At the Hanoi Summit in February, Kim demanded the U.S. lift sanctions in exchange for a partial denuclearization, an offer President Donald Trump denied and, instead, asked North Korea for full denuclearization. The U.S. said sanctions would remain in place after the Stockholm talks.

Joshua Pollack, an expert on North Korea at the Middlebury Institute of International Studies in California, said Kim’s instruction to tear down and rebuild Kumgang resort appears to be an “indication that he has given up on sanctions relief for the time being.” He continued, “He seems determined to find new sources of income” through tourism.

Recreational resort plans

In August, Kim traveled to the Wonsan-Kalma tourist area on the country’s eastern coast and called on “everybody to build the sea park without an equal in the world,” according to the KCNA, which added that building the recreational resort on the shores of North Korea is Kim’s long-desired wish.

In an apparent move to induce Kim to give up his nuclear weapons program and open up the country to the world, Trump attempted to suggest to Kim that he could have a different future by showing him a video depicting a prosperous North Korea at the Singapore Summit in 2018. At the press conference after the summit, Trump said North Korea has “great beaches” to build condos and hotels.

According to South Korean newspaper Hankook Ilbo, the U.S. proposed plans to help North Korea build the Wonsan-Kalma resort area at the Stockholm working-level talks, citing a South Korean official familiar with the talks.

Troy Stangarone, a senior director at the Korea Economic Institute, said, “It is unlikely that this is an actual proposal floated by the United States.”

“This would require the United States to provide support that is prohibited under U.S. law, and those prohibitions cannot be waived by the administration,” Stangarone said. “It is unlikely that Kim’s order [to destroy the resort] is related to this.”

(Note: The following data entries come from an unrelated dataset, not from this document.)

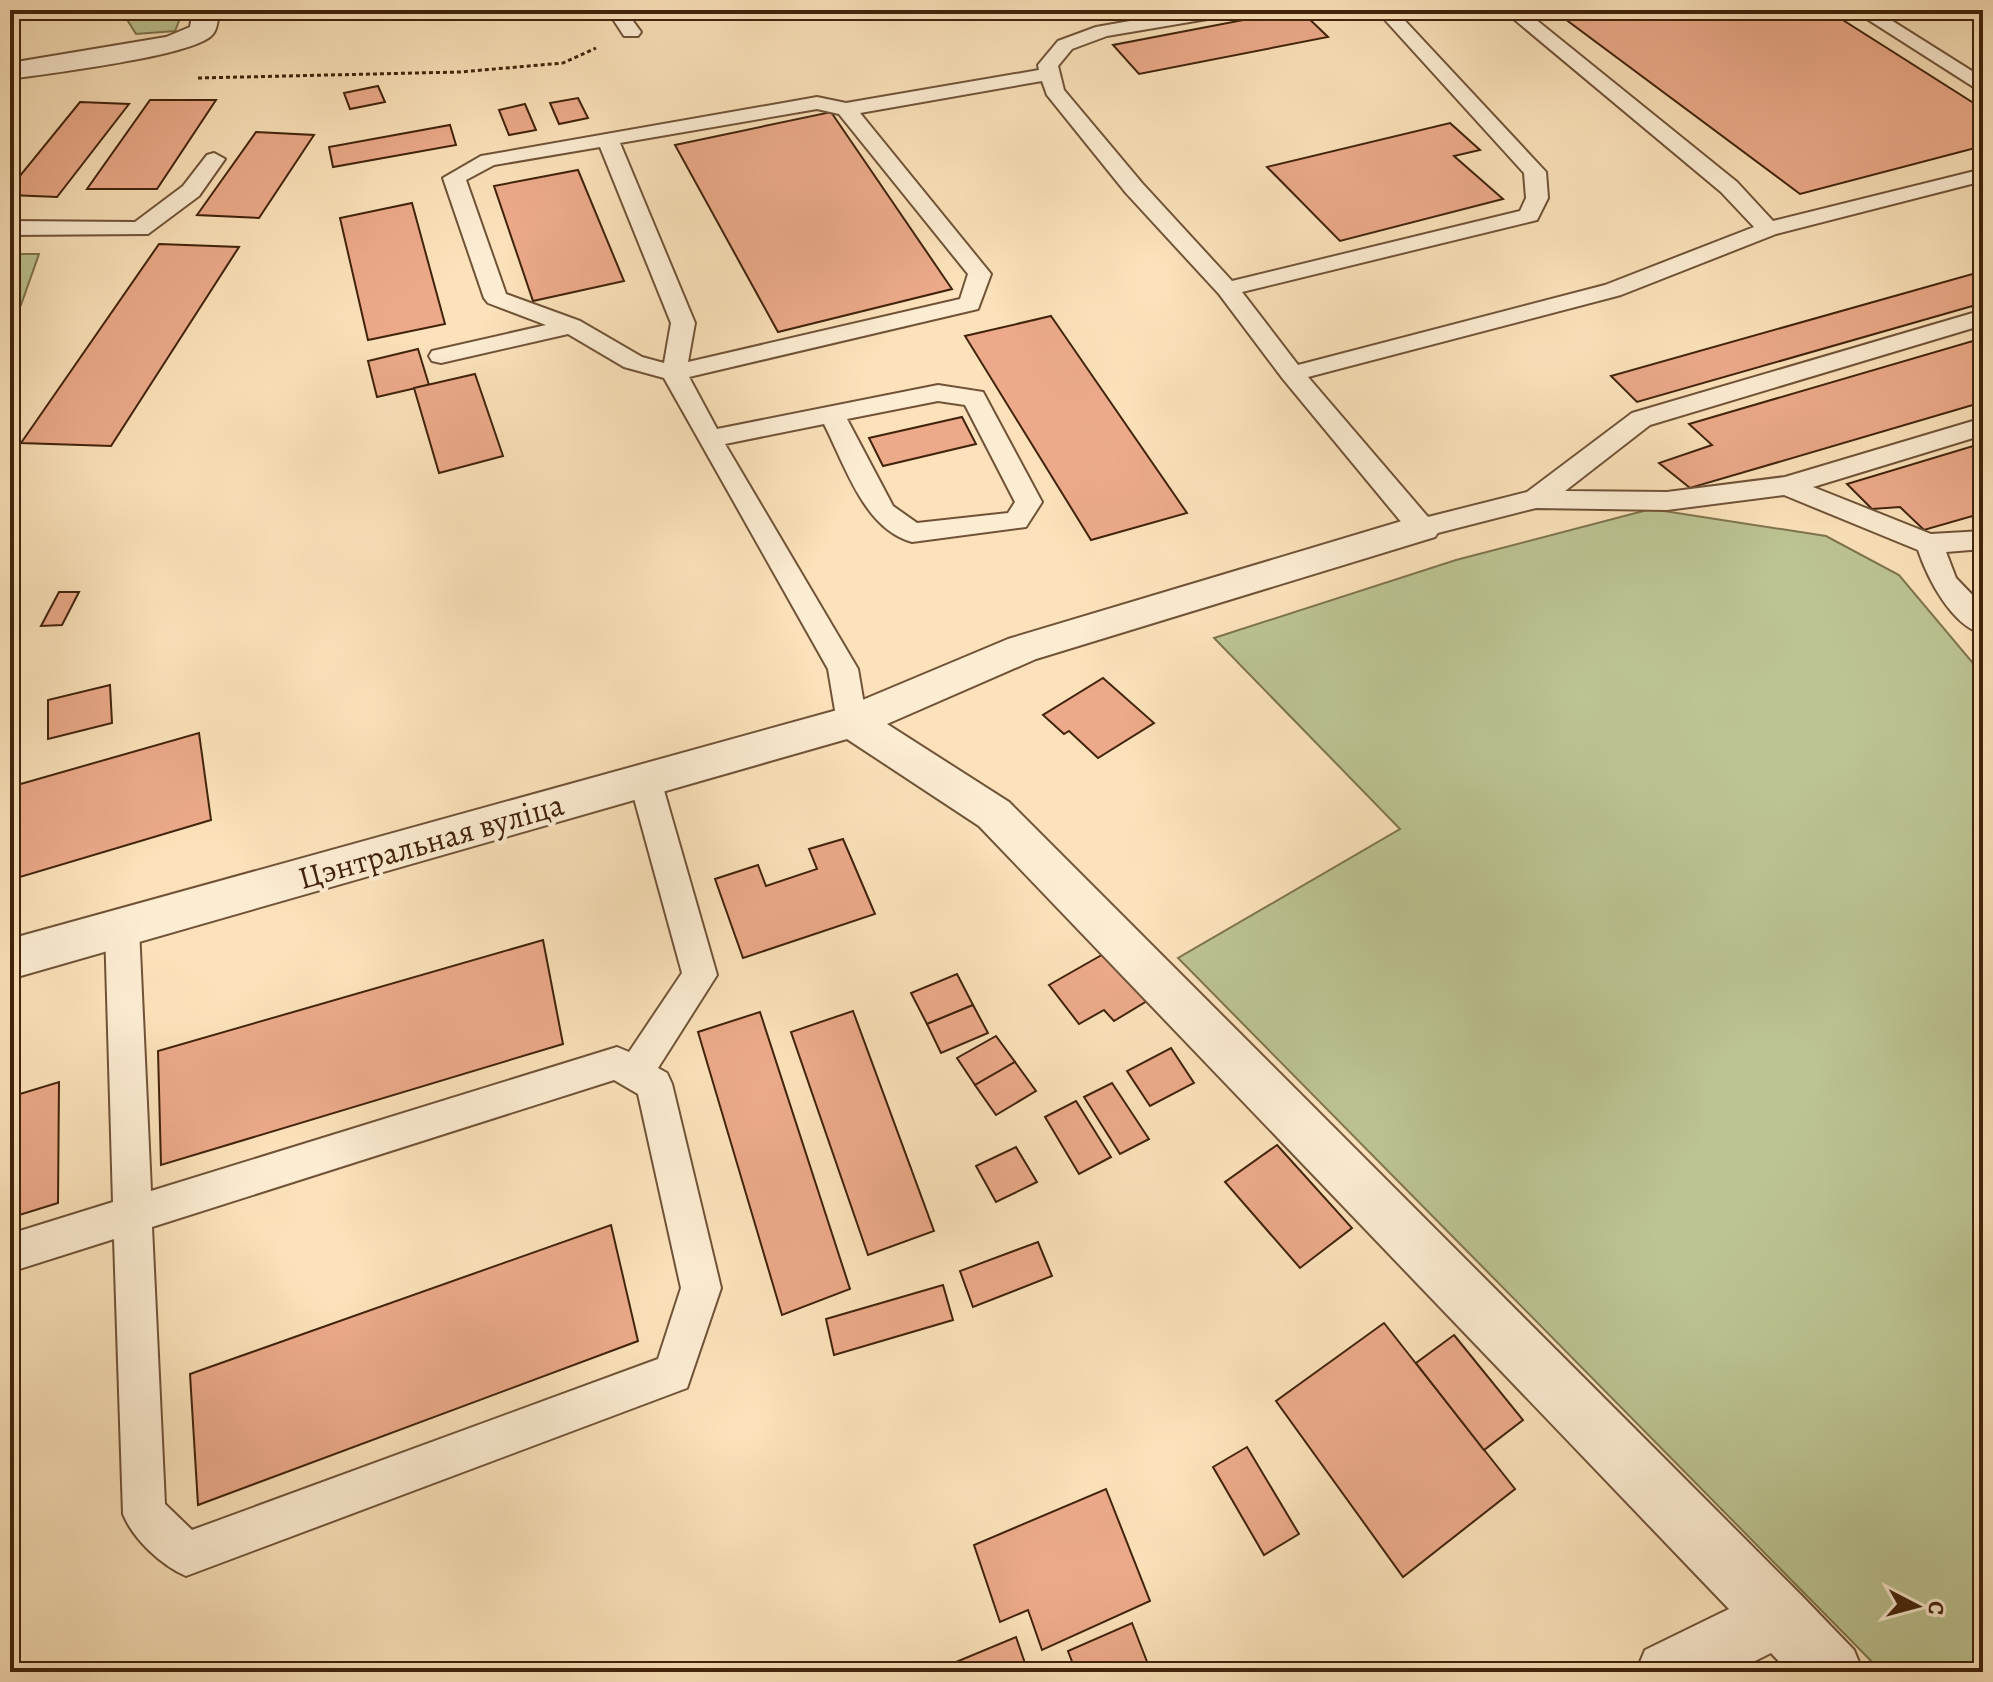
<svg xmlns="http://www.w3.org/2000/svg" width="1993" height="1682" font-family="Alegreya,serif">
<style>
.green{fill:#bcc492;stroke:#7e744e;stroke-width:2}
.building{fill:#ecaa8a;stroke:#41230b;stroke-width:2}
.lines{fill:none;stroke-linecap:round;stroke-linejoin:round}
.service-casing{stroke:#705337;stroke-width:4}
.minor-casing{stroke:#705337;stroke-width:4}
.path{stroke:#41230b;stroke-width:3;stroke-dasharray:4 3;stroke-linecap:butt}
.service{fill:#fcecd2;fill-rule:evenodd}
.minor{fill:#fcecd2;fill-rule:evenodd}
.labels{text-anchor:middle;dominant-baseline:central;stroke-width:8;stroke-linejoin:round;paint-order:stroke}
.street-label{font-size:32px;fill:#41230b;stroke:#fcecd2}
</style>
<rect width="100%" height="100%" fill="#fbe2ba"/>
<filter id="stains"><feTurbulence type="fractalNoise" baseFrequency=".0025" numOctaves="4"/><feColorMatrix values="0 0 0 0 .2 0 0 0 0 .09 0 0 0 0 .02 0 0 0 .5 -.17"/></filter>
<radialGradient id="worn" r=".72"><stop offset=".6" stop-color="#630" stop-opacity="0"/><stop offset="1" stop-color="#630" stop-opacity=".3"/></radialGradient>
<g class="green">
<path d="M 121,10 L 171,10 L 179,21 L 175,31 L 136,34 Z"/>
<path d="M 10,254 L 39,254 L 21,305 L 10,308 Z"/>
<path d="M 1651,509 L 1826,536 L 1899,575 L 1983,675 L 1983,1672 L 1882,1672 L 1178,958 L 1400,829 L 1214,638 L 1456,560 Z"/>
</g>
<g class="building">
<path d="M 1295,10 L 1300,10 L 1328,37 L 1139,74 L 1113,45 Z"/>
<path d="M 1553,10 L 1827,10 L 1983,109 L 1983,146 L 1800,194 Z"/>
<path d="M 378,86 L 385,102 L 350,109 L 344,93 Z"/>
<path d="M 578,98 L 588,118 L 559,124 L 550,103 Z"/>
<path d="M 150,100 L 216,100 L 157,189 L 87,189 Z"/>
<path d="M 80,102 L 129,104 L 57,197 L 10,195 L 10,188 Z"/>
<path d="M 525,104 L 536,130 L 509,135 L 499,110 Z"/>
<path d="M 831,112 L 952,289 L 778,332 L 675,145 Z"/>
<path d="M 1450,123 L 1480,150 L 1454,156 L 1503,199 L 1340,241 L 1267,167 Z"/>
<path d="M 450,125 L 456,145 L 333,167 L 329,147 Z"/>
<path d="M 256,132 L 314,135 L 259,218 L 197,215 Z"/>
<path d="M 578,170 L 624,281 L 533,301 L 494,186 Z"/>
<path d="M 412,203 L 445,324 L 368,340 L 340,218 Z"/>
<path d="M 159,244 L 239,247 L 111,446 L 21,443 Z"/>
<path d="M 1983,271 L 1983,303 L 1637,402 L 1611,376 Z"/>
<path d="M 1051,316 L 1187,513 L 1091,540 L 965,336 Z"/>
<path d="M 1983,338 L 1983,402 L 1690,488 L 1659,463 L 1712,445 L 1689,424 Z"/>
<path d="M 418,349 L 429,385 L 377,397 L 368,361 Z"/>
<path d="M 475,374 L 503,456 L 439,473 L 414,388 Z"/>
<path d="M 962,417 L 976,444 L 883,466 L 869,438 Z"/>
<path d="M 1983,443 L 1983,513 L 1924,530 L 1900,507 L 1872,509 L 1847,484 Z"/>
<path d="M 59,592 L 79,592 L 62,625 L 41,626 Z"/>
<path d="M 1103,678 L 1154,723 L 1098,758 L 1069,731 L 1064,734 L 1043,715 Z"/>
<path d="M 110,685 L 112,723 L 48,739 L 48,700 Z"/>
<path d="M 199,733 L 211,820 L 10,880 L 10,787 Z"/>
<path d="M 843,839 L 875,914 L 743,958 L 715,879 L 758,865 L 766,886 L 817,869 L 809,849 Z"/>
<path d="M 543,940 L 563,1044 L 161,1165 L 158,1051 Z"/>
<path d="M 1107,952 L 1147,1001 L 1114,1021 L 1104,1010 L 1079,1024 L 1049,985 Z"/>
<path d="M 957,974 L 973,1005 L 927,1024 L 911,993 Z"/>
<path d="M 973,1005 L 988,1033 L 941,1053 L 927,1024 Z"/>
<path d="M 853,1011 L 934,1231 L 868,1255 L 791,1032 Z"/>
<path d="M 760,1012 L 850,1289 L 782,1315 L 698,1032 Z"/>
<path d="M 996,1036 L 1015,1062 L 975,1085 L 957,1058 Z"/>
<path d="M 1171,1048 L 1194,1083 L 1150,1106 L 1127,1071 Z"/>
<path d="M 1015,1062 L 1036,1091 L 996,1115 L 975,1085 Z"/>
<path d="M 59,1082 L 58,1203 L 10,1218 L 10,1097 Z"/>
<path d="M 1112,1083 L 1149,1139 L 1120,1154 L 1084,1097 Z"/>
<path d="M 1076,1101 L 1111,1157 L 1079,1174 L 1045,1117 Z"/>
<path d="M 1277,1145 L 1352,1228 L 1300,1268 L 1225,1182 Z"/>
<path d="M 1016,1147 L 1037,1182 L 996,1202 L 976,1166 Z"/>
<path d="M 611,1225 L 638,1341 L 198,1505 L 190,1374 Z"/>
<path d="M 1038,1242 L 1052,1276 L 973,1307 L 960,1271 Z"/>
<path d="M 943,1285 L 953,1320 L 834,1355 L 826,1319 Z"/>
<path d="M 1384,1323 L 1515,1489 L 1403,1577 L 1276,1401 Z"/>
<path d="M 1454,1335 L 1523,1420 L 1484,1450 L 1416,1363 Z"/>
<path d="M 1247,1447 L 1299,1534 L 1264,1555 L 1213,1467 Z"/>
<path d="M 1106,1489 L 1150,1601 L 1042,1650 L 1028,1610 L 1000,1622 L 974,1545 Z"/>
<path d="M 1132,1623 L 1151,1672 L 1076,1672 L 1068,1651 Z"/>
<path d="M 1016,1637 L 1028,1672 L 932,1672 Z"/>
</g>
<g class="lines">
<g class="service-casing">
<g id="service">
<path d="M 607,10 L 625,10 L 641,32 L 638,36 L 624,36 Z"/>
<path d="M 1192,10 L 1234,10 L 1225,16 L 1107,36 L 1072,49 L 1058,66 L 1064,90 L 1142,183 L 1232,281 L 1520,211 L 1526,198 L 1524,173 L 1376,10 L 1395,10 L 1546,172 L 1548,198 L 1537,220 L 1242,292 L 1298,365 L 1605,285 L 1754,227 L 1721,192 L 1503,10 L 1524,10 L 1737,182 L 1773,221 L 1983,169 L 1983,181 L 1776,234 L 1621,295 L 1308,377 L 1428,517 L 1527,492 L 1632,413 L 1983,310 L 1983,325 L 1650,425 L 1565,491 L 1667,492 L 1785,477 L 1983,418 L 1983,435 L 1813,487 L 1931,534 L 1983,531 L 1983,549 L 1946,552 L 1956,578 L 1983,606 L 1983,634 C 1951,625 1928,579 1918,550 L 1784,495 L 1667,510 L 1536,508 L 1422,537 L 1412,535 L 1283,379 L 1219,294 L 1126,193 L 1047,95 L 1042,81 L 860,113 L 991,274 L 978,309 L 689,377 L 717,429 L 938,385 L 983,392 L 1042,502 L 1026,527 L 912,542 C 864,529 845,465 824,424 L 725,444 L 858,669 L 867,722 L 863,730 L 852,733 L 841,730 L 837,722 L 828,669 L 664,378 L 624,367 L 568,334 L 441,363 L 432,361 L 429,356 L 432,351 L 546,325 L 488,303 L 484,298 L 443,178 L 481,156 L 817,97 L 846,103 L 1039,70 L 1038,65 L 1058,41 L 1096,27 ZM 817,109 L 839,114 L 968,274 L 960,299 L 688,362 L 695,323 L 620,143 ZM 600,147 L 671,323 L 664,363 L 642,357 L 580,321 L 506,294 L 466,180 L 494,165 ZM 938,401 L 965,405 L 1015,502 L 1008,513 L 917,523 L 893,506 L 847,419 Z"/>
<path d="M 1853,10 L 1875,10 L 1983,78 L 1983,93 Z"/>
<path d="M 214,153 L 225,159 L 199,196 L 148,234 L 10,235 L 10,221 L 135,222 L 183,186 L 207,155 Z"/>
<path d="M 645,768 L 656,771 L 661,780 L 717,975 L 658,1068 L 667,1073 L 672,1084 L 721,1288 L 687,1388 L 186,1576 C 161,1565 133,1539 123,1514 L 114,1239 L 10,1272 L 10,1234 L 113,1202 L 105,928 L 110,918 L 122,914 L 134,918 L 139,928 L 151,1191 L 617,1047 L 629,1052 L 682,973 L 629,780 L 634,771 ZM 614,1080 L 638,1094 L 681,1288 L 658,1359 L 192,1530 L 165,1504 L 152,1227 Z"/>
</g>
</g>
<g class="minor-casing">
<g id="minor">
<path d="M 193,10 L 219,10 C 218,17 218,28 213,34 C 197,56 44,74 10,79 L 10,63 L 166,37 L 190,27 Z"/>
<path d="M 1422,515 L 1435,519 L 1441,528 L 1435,537 L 1036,659 L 887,724 L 1009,802 L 1801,1595 L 1854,1650 L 1863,1672 L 1789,1672 L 1771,1653 L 1733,1672 L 1636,1672 L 1645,1650 L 1729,1609 L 979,826 L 847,739 L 10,979 L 10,939 L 841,709 L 1008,639 Z"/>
</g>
</g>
<path class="path" d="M 198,78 L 460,72 L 563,63 L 596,48"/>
<use href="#service" class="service"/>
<use href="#minor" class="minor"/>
</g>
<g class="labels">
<g class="street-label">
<text transform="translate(431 841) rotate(-16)">Цэнтральная вуліца</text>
</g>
</g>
<rect width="1993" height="1682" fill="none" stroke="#fbe2ba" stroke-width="40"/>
<rect x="12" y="12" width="1969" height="1658" fill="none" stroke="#41230b" stroke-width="4"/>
<rect x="20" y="20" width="1953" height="1642" fill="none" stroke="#41230b" stroke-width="2"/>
<g transform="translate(1917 1606) rotate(96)" stroke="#fcecd2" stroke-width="6" paint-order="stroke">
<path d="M0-6L14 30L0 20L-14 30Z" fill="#41230b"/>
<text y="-12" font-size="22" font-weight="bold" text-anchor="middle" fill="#41230b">С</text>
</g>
<rect width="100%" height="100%" filter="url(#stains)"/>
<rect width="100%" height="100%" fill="url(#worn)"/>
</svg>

While international sanctions do not ban North Korean tourism, they prohibit setting up joint ventures with North Korea. And the U.S. prohibits investment projects in North Korea under the North Korea Sanctions and Policy Enhancement Act of 2016, Stanton said.

He added, however, “Until I see the administration denying it, I think it’s plausible, and it’s consistent with some other things that Donald Trump has said.”

‘Area of potential support’

Bradley Babson, an advisory council member of the Korea Economic Institute of America, said the U.S. may be suggesting to help build resorts “as an area of potential support for them.”

Babson, nevertheless, does not think helping Pyongyang build a resort will solve its economic problems. He said although tourism is a “fairly low-cost way of earning foreign exchange,” economic gains North Korea could make from tourism are “pretty marginal.”

Gause said plans to help North Korea develop its economy, whether through resorts or other means, is only possible after North Korea reforms and joins the international community.

“In the future, maybe if [the North Koreans] are able to connect with the outside world, develop laws and regulations in terms of economic finance and trade, then maybe you could trust them more to have a place where you could actually do some investment,” Gause said.

Robert Manning, a senior fellow at the Atlantic Council, said, “Kim doesn’t want ‘reform-and-opening’ type of policies.”

The North Koreans “are not going to give up their nukes for beach resorts. The point is that Kim views such offers as poison carrots that could threaten his regime,” he said.